Tarefas a fazer:
[a] De acordo com o texto sobre preconceito literário, o que possui vida própria?
[b] Diga se cada afirmação concorda com o texto sobre preconceito literário: (i) Quem escreve se apresenta como serva eterna das palavras. (ii) Ao escrever, existe o certo e o errado. (iii) Há especialistas em contos de terror. Responda sim ou não e cite as palavras do texto que decidem.
[c] No texto sobre preconceito literário, reescreva o trecho de "Quando o escritor" até "que carrega n'alma.", substituindo "coração" por "espírito".

Preconceito Literário

Caro amigo (a) leitor (a), hoje quero tratar com você sobre um assunto muito pertinente que tem deixado meus pensamentos inquietos. Assim mesmo, em um diálogo face a face, ouso dizer até um pouco informal, perdoe-me se acaso eu deixar transparecer alguma incoerência escrita ou racional, mas preciso desabafar e, sendo escrava, serva eterna das palavras, uma de minhas funções é dar liberdade à escrita, afinal, como já disse anteriormente em um de meus textos, a criatividade possui vida própria.
Quando se trata de escrever, versejar, não existe o certo ou o incerto; o bom ou o ruim; o bonito ou o feio... Há reflexões; há também sensualidade; há ainda aqueles que escrevem sobre flores, jardins, espiritualidade, mas há também os especialistas em contos eróticos.
Quando o escritor (a), poeta/poetisa deixa o coração e a alma tomarem o espaço da mente e das mãos, traz à tona suas criações, tudo aquilo que carrega n'alma.

Registros:
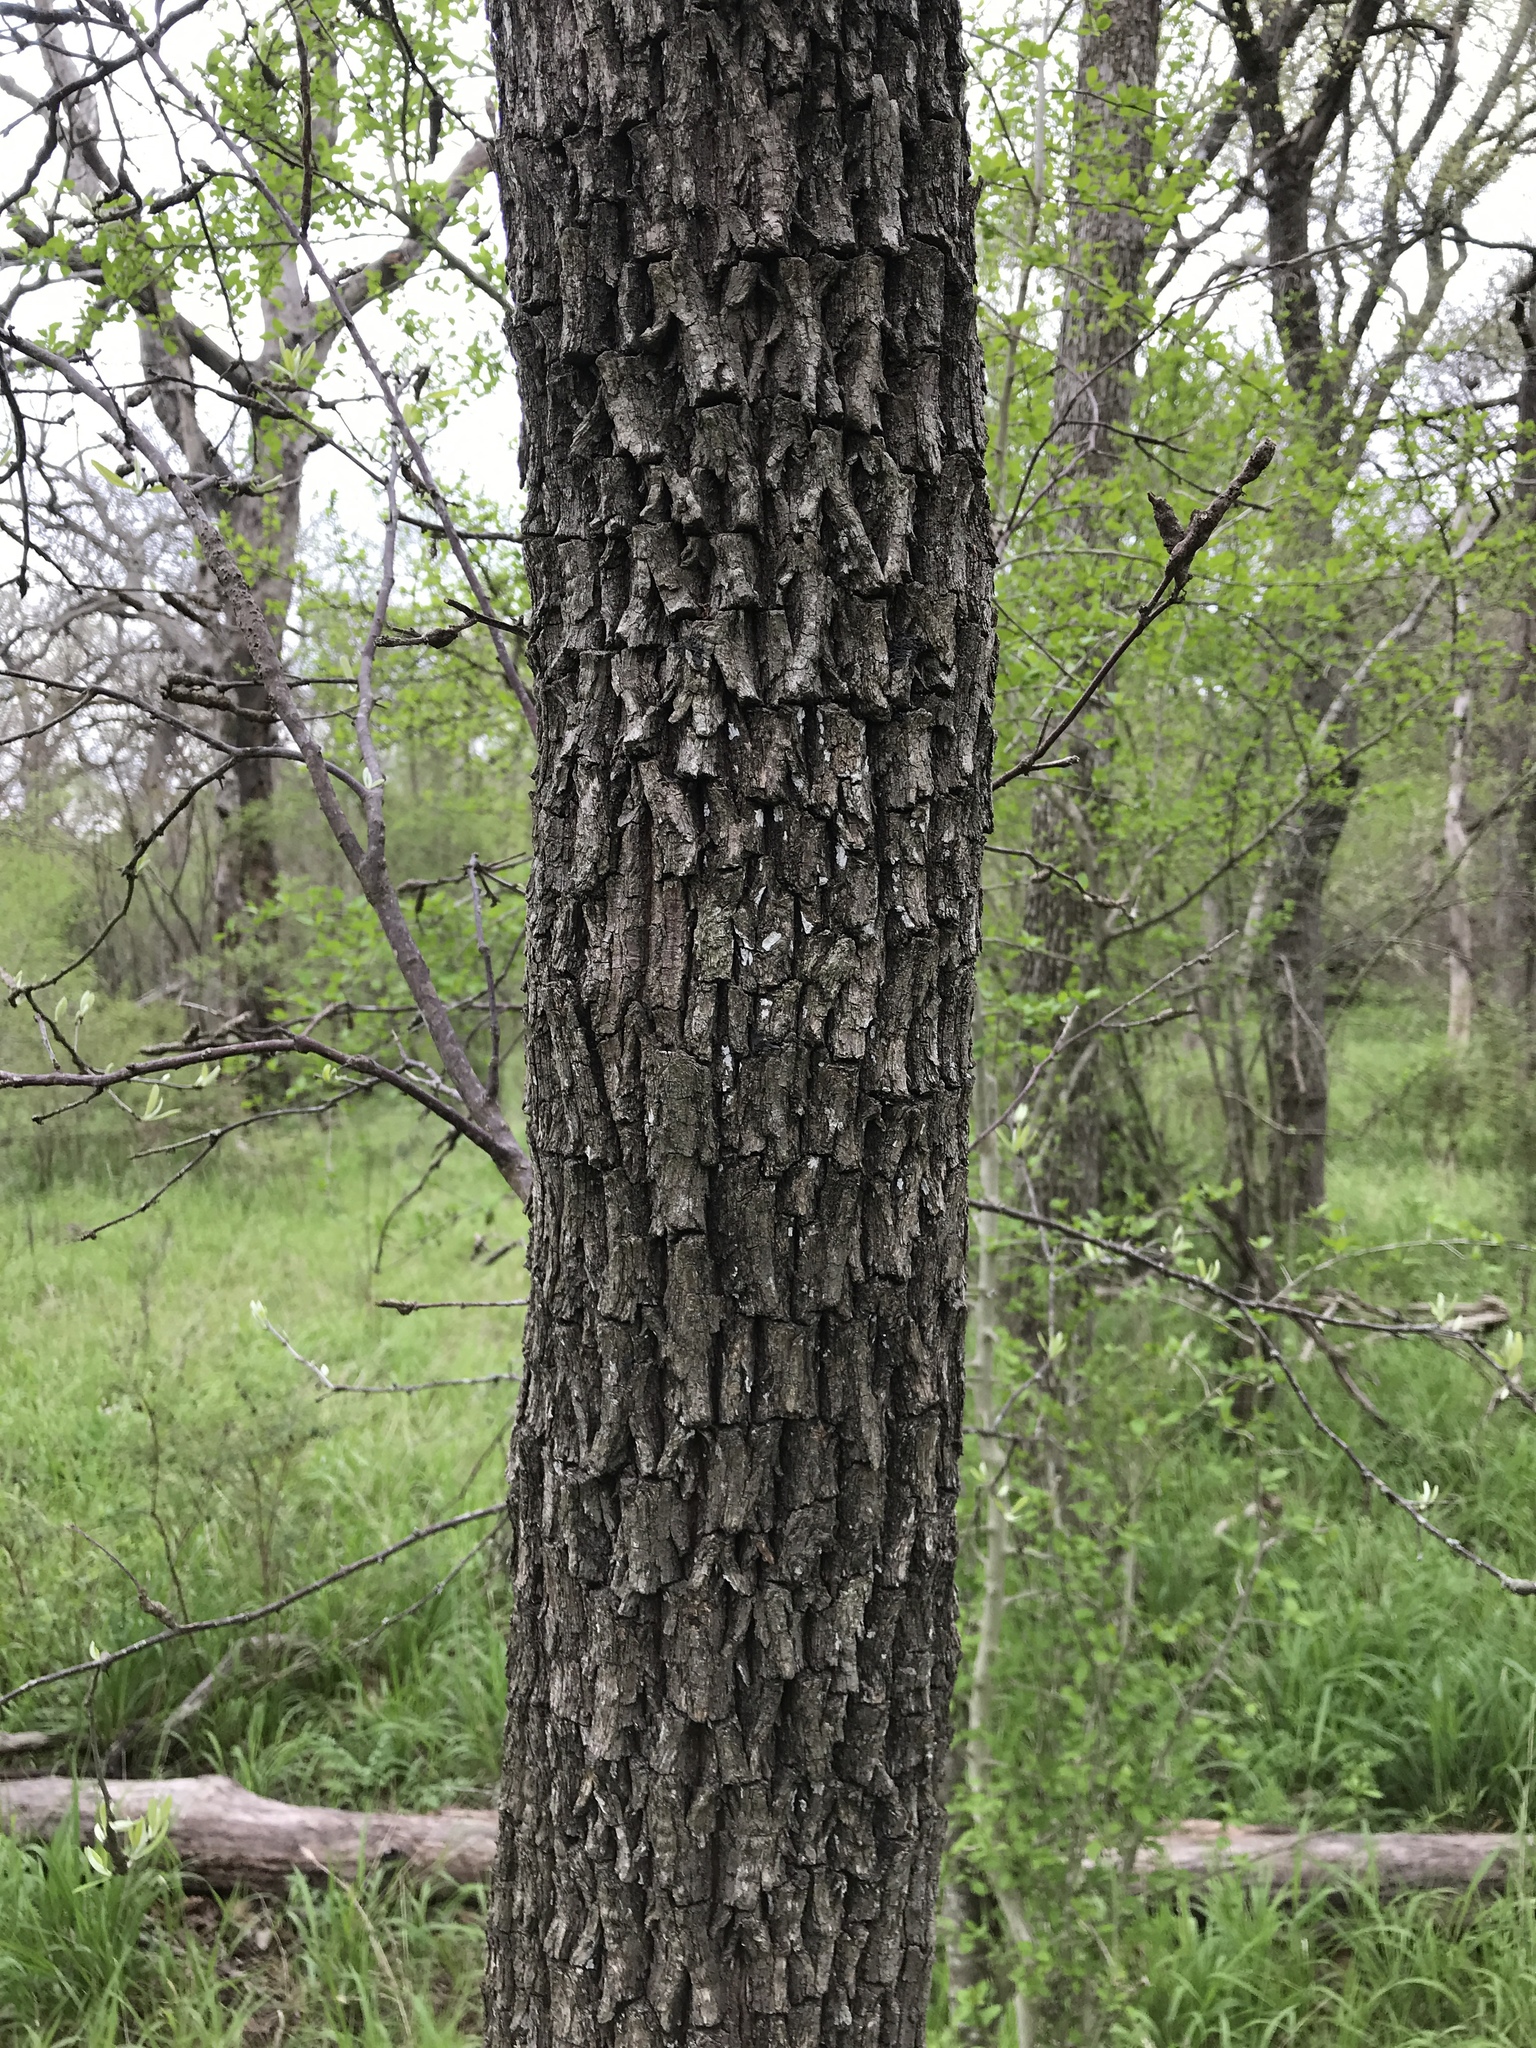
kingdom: Plantae
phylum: Tracheophyta
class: Magnoliopsida
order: Ericales
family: Sapotaceae
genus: Sideroxylon
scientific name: Sideroxylon lanuginosum
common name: Chittamwood
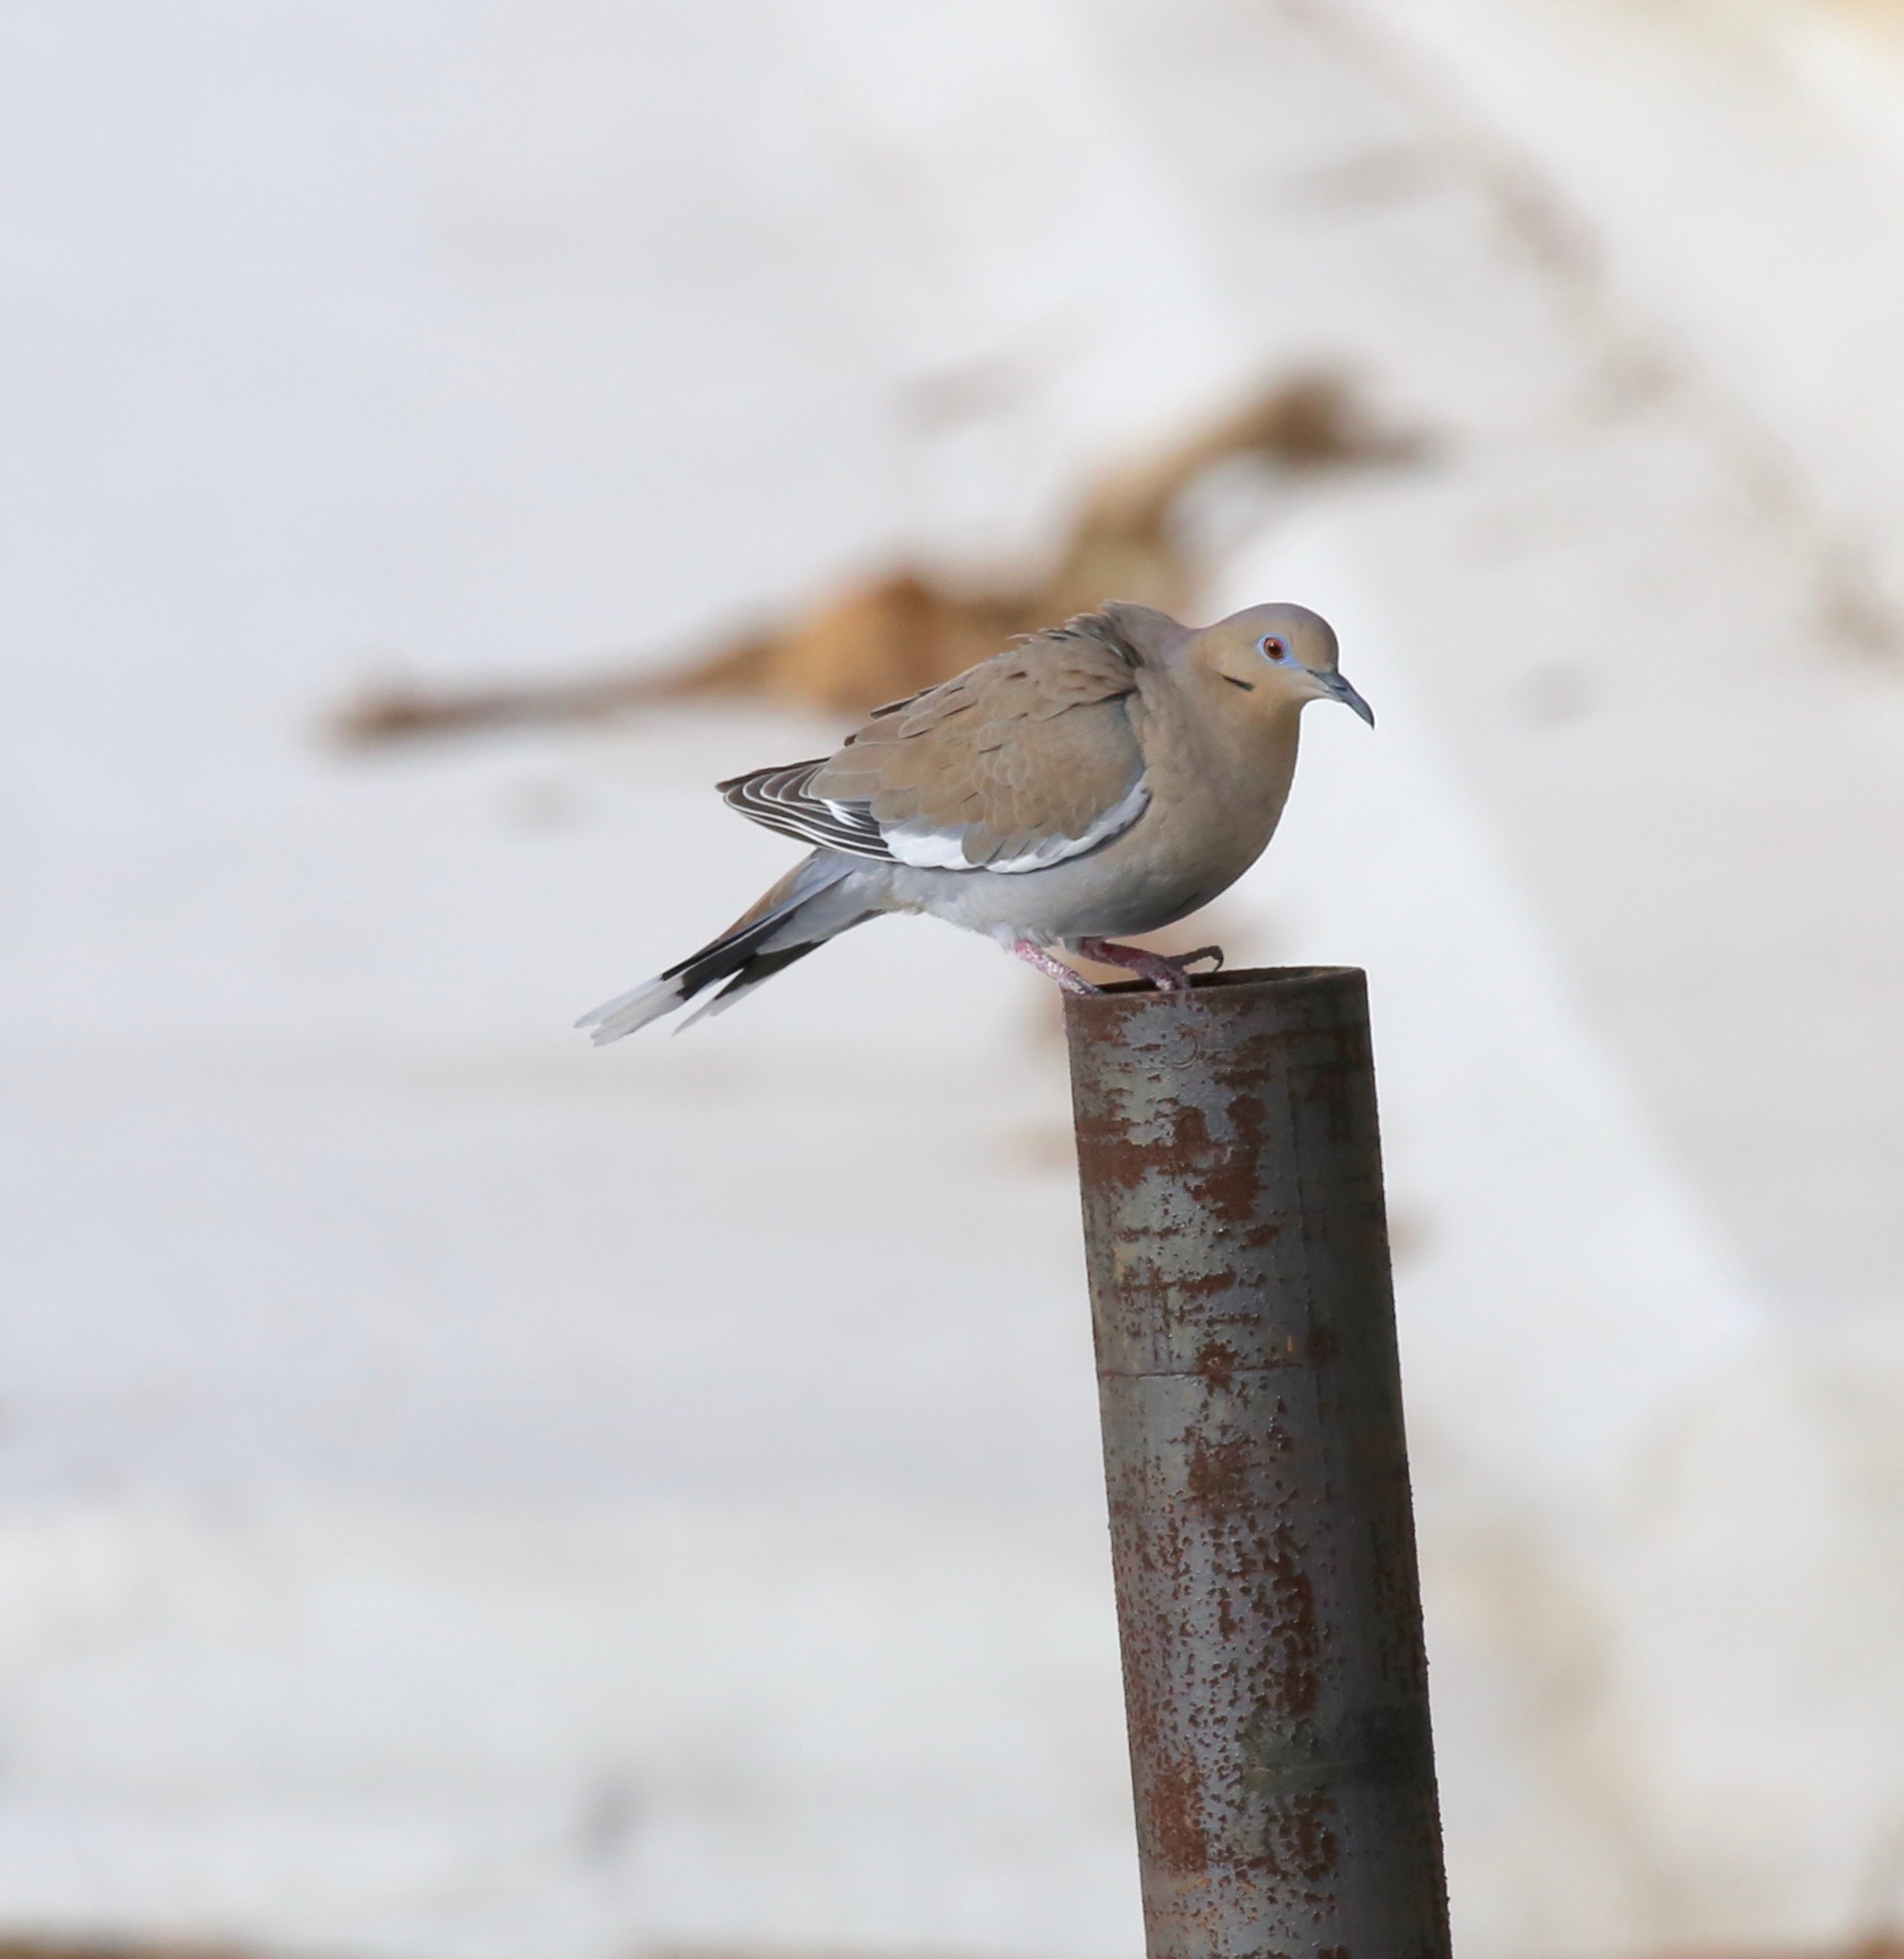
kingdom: Animalia
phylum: Chordata
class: Aves
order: Columbiformes
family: Columbidae
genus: Zenaida
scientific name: Zenaida asiatica
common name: White-winged dove
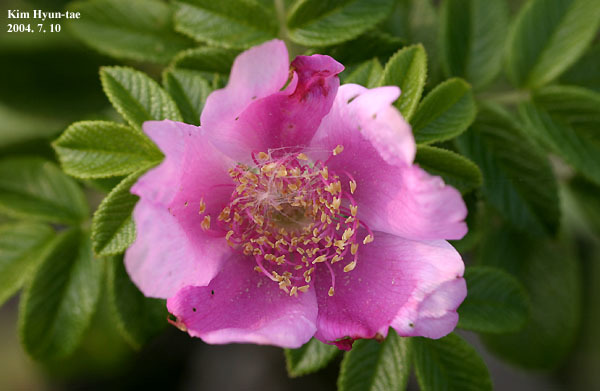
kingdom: Plantae
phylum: Tracheophyta
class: Magnoliopsida
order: Rosales
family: Rosaceae
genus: Rosa
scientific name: Rosa rugosa
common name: Japanese rose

Respostas:
[a] A criatividade.

[b]
(i) Sim: "sendo escrava, serva eterna das palavras"
(ii) Não: "não existe o certo ou o incerto"
(iii) Não: "há também os especialistas em contos eróticos"

[c]
Quando o escritor (a), poeta/poetisa deixa o espírito e a alma tomarem o espaço da mente e das mãos, traz à tona suas criações, tudo aquilo que carrega n'alma.